According to Joyce, the animals are praying. The two I’s (ii) are supposed to look like birds offering up their prayers (which are the dots on the letters).
Hm. The word “ii” also looks like the way you would Romanize the Japanese word for “good.”
The animals continue to say their prayers and fall silent:
Elenfant has siang his triump, Great is Eliphas Magistrodontos and after kneeprayer pious for behemuth and mahamoth will rest him from tusker toils. Salamsalaim! Rhinohorn isnoutso pigfellow but him ist gonz wurst. Kikikuki. Hopopodorme. Sobeast! No chare of beagles, frantling of peacocks, no muzzing of the camel, smuttering of apes.
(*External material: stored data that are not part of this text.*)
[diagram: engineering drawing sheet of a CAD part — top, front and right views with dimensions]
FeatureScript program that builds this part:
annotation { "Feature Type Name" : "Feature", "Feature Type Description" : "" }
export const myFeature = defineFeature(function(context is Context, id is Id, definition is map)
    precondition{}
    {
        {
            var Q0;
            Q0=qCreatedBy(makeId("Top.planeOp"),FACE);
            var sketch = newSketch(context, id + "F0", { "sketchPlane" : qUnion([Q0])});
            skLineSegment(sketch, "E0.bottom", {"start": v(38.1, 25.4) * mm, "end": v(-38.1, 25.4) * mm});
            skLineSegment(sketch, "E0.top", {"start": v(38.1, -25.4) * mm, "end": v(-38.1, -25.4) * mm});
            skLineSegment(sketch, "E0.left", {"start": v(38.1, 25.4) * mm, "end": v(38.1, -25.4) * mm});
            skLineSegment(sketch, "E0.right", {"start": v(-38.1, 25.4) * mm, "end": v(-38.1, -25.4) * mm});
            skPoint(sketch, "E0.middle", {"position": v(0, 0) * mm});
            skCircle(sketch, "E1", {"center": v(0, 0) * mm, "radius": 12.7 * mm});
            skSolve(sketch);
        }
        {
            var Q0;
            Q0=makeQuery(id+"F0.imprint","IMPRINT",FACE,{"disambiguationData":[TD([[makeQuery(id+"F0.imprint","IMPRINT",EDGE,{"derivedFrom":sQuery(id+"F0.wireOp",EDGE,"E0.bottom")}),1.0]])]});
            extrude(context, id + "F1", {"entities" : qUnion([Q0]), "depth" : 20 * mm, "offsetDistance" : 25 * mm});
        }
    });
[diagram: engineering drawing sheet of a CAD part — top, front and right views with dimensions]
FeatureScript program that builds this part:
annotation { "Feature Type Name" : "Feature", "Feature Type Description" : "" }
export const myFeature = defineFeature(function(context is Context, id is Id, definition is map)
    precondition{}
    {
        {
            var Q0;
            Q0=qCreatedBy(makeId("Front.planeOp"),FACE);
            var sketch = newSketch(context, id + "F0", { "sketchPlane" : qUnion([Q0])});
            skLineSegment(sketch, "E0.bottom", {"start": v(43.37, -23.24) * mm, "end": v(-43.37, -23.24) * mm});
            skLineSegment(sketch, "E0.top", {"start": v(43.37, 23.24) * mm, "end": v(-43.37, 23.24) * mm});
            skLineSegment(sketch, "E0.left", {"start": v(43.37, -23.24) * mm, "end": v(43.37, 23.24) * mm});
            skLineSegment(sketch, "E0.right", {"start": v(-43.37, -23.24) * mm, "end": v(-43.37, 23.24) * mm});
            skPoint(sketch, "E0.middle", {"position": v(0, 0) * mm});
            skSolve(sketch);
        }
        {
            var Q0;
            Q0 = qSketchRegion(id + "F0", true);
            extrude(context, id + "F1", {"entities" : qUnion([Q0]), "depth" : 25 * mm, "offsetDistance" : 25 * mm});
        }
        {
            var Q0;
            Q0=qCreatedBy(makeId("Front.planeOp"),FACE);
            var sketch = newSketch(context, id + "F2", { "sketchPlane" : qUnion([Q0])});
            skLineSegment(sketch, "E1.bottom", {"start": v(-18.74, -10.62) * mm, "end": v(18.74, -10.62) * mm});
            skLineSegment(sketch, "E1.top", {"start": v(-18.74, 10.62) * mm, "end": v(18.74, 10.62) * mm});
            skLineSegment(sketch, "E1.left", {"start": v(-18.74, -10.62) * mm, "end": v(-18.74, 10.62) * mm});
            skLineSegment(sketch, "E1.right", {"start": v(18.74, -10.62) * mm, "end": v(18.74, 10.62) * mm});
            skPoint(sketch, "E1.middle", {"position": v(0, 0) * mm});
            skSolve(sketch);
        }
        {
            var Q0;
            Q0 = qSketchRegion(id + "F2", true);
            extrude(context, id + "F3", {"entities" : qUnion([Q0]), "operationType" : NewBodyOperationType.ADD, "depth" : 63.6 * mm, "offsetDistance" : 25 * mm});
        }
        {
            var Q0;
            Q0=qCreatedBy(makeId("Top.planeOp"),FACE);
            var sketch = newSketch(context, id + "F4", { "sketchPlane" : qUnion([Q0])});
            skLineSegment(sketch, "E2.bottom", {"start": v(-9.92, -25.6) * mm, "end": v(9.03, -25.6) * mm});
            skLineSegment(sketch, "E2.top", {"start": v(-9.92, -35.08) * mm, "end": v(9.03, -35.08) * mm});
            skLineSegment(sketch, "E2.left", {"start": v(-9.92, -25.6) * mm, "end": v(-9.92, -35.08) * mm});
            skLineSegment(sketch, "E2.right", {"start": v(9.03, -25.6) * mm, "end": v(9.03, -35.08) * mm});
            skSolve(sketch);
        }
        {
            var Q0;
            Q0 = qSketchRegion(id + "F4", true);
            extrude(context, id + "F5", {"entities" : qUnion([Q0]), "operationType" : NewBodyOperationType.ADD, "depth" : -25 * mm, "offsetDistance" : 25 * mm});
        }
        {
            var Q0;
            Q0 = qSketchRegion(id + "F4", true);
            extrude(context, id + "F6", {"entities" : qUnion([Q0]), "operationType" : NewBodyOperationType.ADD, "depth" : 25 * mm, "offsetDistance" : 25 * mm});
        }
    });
Lights, pageboy, lights! Brights we’ll be brights. With help of Hanoukan’s lamp.
Brights will be brights…boys will be boys.
The passage continues for some time. Then comes the quieting of the fish in the Liffey:
the pesciolines in Liffeyetta’s bowl have stopped squiggling about Junoh and the whalk and feriaquintaism and pebble infinibility and the poissission of the hoghly course.
They’re no longer arguing about various topics: Jonah and the Whale…something that I can’t figure out…papal infallibility…and the procession of the Holy Ghost.
This is also the ceasing of the chattering of mankind’s religious nonsense. Everything is falling quiet into night.
[I looked up the second item in the list, the one I didn’t know: “feria quinta” is Latin for “fifth holiday,” and was a phrase used by early Christians for Thursday…which may be the day the Wake takes place on (a “trying thristay mournin,” I.1). “Feriaquintaism” could also be a reference to Spenser’s poem The Faerie Queene.
And if Lubbernabohore laid his horker to the ribber, save the giregargoh and dabardin going on in his mount of knowledge (munt), he would not hear a flip flap in all Finnyland.
That weird word at the beginning is a rendering of the Irish word for “tramp” (the Cad?). If a tramp laid his ear to the river, save for the noise in his mind, he would not hear a thing. The fish are silent.
The girls and the soldiers will soon be coming:
Soon tempt-in-twos will stroll at venture and hunt-by-threes strut musketeering. Brace of girdles, brasse of beauys. With the width of the way for jogjoy. Hulker’s cieclest elbownunsense. Hold hard! And his dithering dathering waltzers of. Stright!
Gotta love that throwback to the end of I.8.
It’s a marvelous little paragraph that deserves a read out loud.